Saving Data#
When using any of the previous pandas examples none of the changes have been saved to disk as pandas is running in memory. If one needs a temporary saving then use pickle, all data types are retained together with cleaning actions, by contrast csv files will lose the data types:
df3.to_pickle("my_data.pkl")
Then in a subsequent session:
import pandas as pd
df3= pd.read_pickle("my_data.pkl")
df3
Product Price
0 Tablet 250
1 Printer 105
2 Laptop 1200
3 UHD Screen 400
Note
The old index is reused
The most used format for loading and saving is probably csv:
df3.to_csv('file1.csv', index=False)
Results in the following:
Product, Price
Tablet, 250
Printer, 105
Laptop, 1200
UHD Screen, 400
If required the header and index need not be saved:
df3.to_csv('file2.csv', header=False, index=False)
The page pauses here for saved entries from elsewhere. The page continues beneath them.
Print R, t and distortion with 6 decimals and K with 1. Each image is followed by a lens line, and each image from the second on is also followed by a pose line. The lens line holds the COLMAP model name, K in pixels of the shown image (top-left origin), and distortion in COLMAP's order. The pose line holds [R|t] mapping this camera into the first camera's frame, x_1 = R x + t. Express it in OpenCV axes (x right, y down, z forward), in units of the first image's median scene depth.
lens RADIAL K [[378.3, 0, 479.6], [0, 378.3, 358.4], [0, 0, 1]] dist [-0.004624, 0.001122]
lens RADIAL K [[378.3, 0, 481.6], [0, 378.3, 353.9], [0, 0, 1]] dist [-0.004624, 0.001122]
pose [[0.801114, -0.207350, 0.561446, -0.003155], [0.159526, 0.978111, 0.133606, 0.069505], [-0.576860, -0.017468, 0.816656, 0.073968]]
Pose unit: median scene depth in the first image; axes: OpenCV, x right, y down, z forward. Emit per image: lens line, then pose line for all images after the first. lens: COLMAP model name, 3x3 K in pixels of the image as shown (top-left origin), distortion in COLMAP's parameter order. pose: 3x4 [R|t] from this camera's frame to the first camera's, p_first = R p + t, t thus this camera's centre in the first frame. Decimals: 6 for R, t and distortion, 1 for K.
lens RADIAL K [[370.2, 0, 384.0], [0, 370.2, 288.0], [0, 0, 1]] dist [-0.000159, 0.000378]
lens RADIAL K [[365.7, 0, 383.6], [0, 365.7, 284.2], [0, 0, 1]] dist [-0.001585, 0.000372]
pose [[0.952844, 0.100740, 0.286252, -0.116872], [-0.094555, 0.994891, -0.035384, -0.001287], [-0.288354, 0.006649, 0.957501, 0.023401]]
More importantly special separators may be required:
df3.to_csv('file3.csv', sep=";")
Results in the csv:
;Product;Price
0;Tablet;250
1;Printer;105
2;Laptop;1200
3;UHD Screen;400
When reloaded:
df3 = pd.read_csv("file3.csv")
df3
;Product;Price
0;Tablet;250
1;Printer;105
2;Laptop;1200
3;UHD Screen;400
The output is squashed together, so it is not a well behaving dataframe, import again this time stating the separator:
df3 = pd.read_csv("file3.csv", sep=";")
df3
Unnamed: 0 Product Price
0 0 Tablet 250
1 1 Printer 105
2 2 Laptop 1200
3 3 UHD Screen 400
Oops now there are 2 indexes. Remove the old index:
del df3['Unnamed: 0']
df
Product Price
0 Tablet 250
1 Printer 105
2 Laptop 1200
3 UHD Screen 400
Alternatively we could have dropped a column by position:
df3.drop(df.columns[[0]], axis=1)
When saving to csv remember to disable the index:
df3.to_csv("file3.csv", sep=";", index=False)
A new index is produced automatically when loading/reloading csv files.